If a line of the data below contains the string "Bossa", count it, then state the total alone.
§ §
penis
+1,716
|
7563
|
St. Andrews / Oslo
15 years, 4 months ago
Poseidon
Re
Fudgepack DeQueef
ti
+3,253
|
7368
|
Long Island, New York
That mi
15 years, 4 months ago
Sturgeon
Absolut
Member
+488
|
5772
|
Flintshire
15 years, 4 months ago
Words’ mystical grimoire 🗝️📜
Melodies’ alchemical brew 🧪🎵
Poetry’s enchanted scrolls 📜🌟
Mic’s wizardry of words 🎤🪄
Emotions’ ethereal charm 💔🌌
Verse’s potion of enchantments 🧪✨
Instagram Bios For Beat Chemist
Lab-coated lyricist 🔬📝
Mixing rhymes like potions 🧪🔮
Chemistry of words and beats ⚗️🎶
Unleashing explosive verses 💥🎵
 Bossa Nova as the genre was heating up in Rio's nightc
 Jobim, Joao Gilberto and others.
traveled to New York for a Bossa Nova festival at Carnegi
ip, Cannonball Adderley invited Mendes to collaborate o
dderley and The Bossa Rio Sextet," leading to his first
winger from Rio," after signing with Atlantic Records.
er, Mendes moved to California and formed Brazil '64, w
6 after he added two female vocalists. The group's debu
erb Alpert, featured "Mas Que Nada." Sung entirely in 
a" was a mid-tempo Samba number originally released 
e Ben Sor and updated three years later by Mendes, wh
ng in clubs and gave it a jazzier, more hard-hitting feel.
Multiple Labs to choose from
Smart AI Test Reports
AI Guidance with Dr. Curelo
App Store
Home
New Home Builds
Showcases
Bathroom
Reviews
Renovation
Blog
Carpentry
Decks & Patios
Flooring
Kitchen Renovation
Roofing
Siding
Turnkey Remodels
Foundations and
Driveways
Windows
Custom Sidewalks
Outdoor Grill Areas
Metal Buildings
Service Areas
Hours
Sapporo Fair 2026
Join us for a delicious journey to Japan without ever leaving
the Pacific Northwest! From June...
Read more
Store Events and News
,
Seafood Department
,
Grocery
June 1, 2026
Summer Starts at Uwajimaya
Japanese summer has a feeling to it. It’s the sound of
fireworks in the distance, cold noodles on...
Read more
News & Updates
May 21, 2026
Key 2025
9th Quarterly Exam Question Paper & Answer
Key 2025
§ §
Finished exercise: 3